Each Docker and the Python Bundle Index (PyPI) maintainers have outlined an extended listing of suggestions that builders can implement to counter such assaults –
- Pin packages by digest or commit SHA as an alternative of mutable tags.
- Use Docker Hardened Pictures (DHI).
- Implement minimal launch age settings to delay adoption of latest variations for dependency updates.
- Deal with each CI runner as a possible breach level and keep away from pull_request_targe triggers in GitHub Actions except completely crucial.
- Use short-lived, narrowly scoped credentials.
- Use an inside mirror or artifact proxy.

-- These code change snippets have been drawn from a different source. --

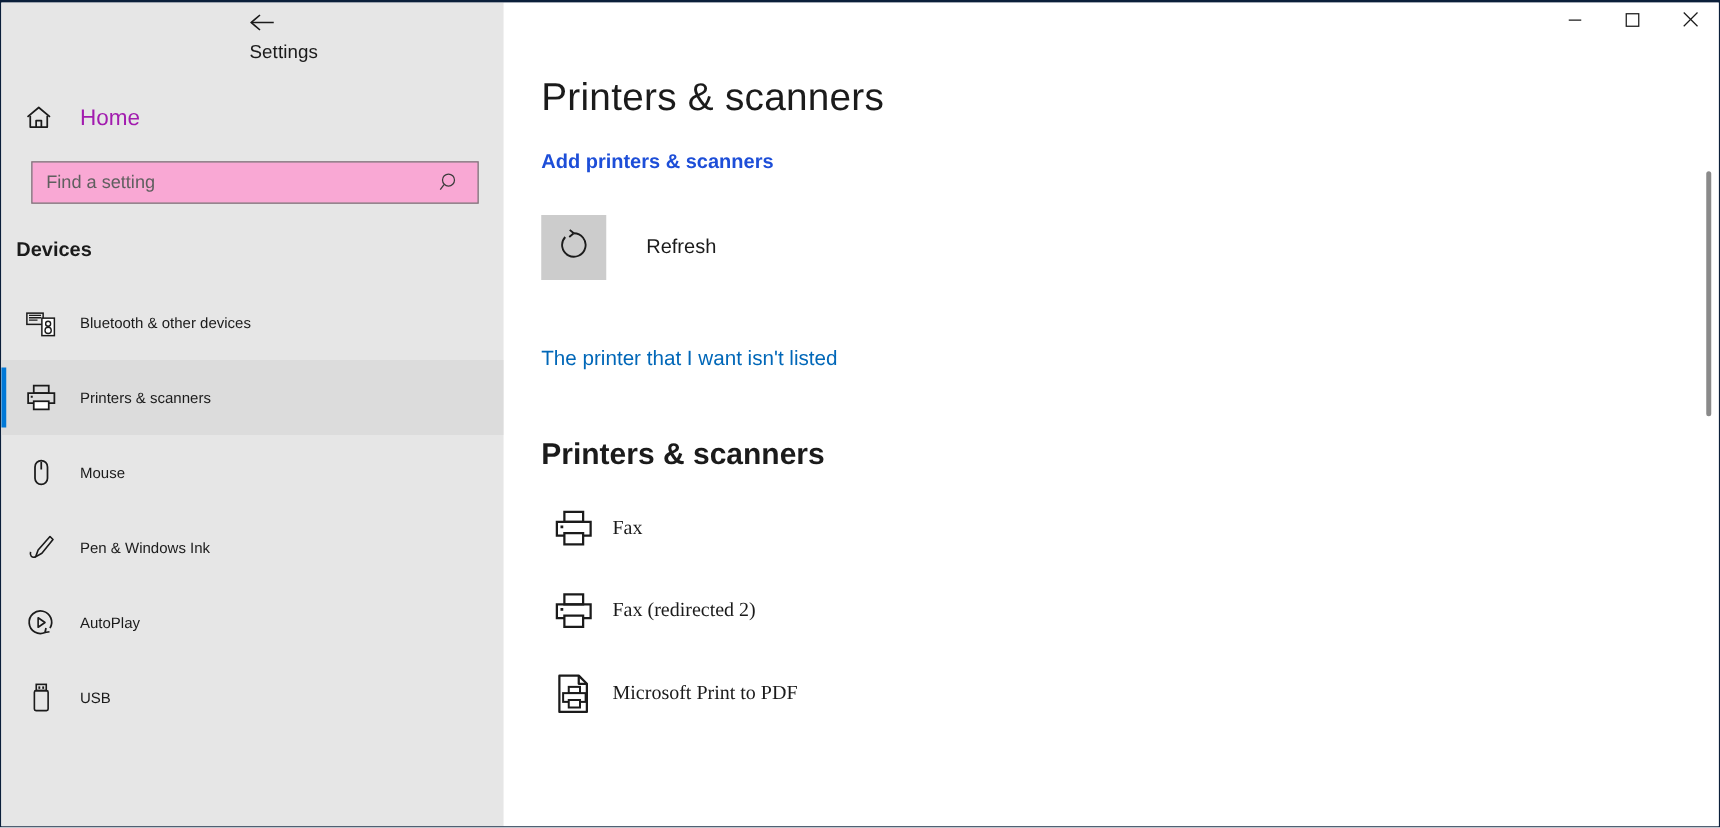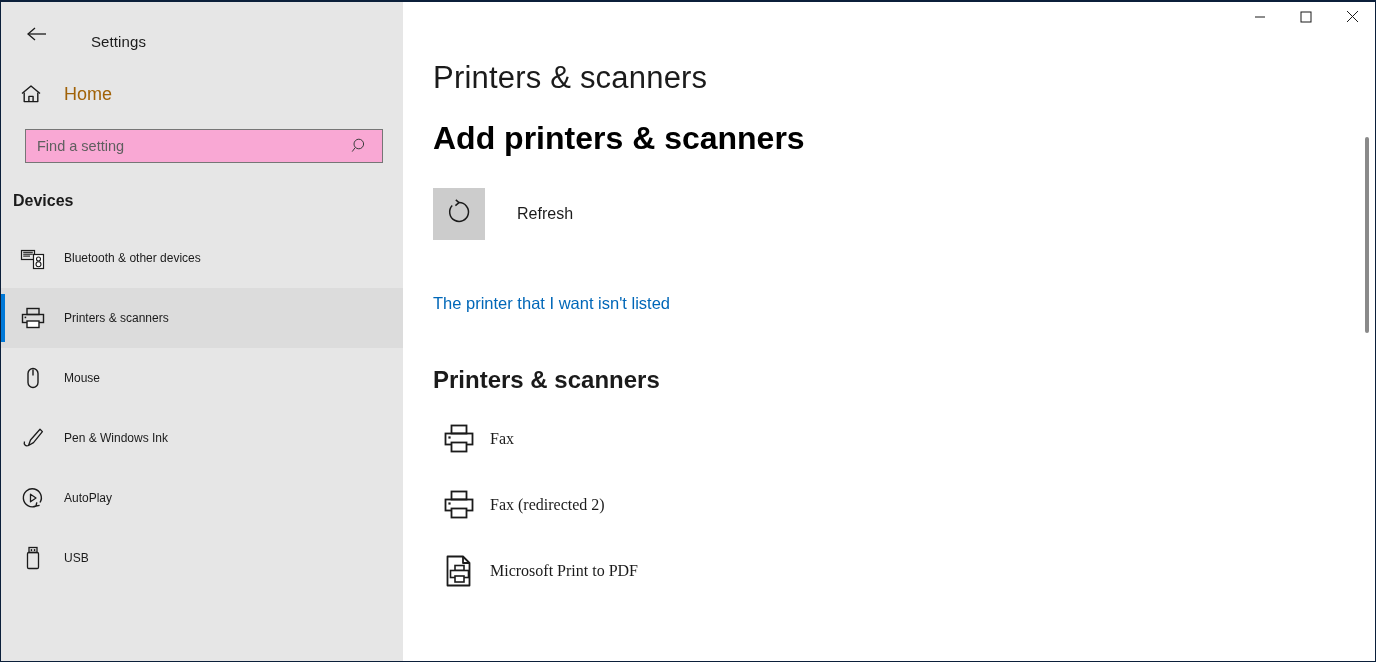--- a/index.html
+++ b/index.html
@@ -35,8 +35,9 @@
   .titlebar {
     height: 48px;
     display: flex;
-    align-items: flex-end;
+    align-items: center;
     padding-left: 16px;
+    flex-direction: column;
   }
 
   .back-btn {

- Deploy canary tokens to get alerted to potential exfiltration makes an attempt.
- Audit setting for hard-coded secrets and techniques.
- Run AI coding brokers in sandboxed environments.
- Use trusted publishing to push packages to npm and PyPI.
- Safe the open-source growth pipeline with two-factor authentication (2FA).
The U.S. Cybersecurity and Infrastructure Safety Company (CISA) has additionally added CVE-2026-33634 to its Recognized Exploited Vulnerabilities (KEV) catalog, mandating that Federal Civilian Govt Department (FCEB) businesses apply the mandatory mitigations by April 9, 2026.
“The number of recent software supply chain attacks is overwhelming,” Charles Carmakal, chief expertise officer of Mandiant Consulting at Google, stated. “Defenders need to pay close attention to these campaigns. Enterprises should spin up dedicated projects to assess the existing impact, remediate, and harden against future attacks.”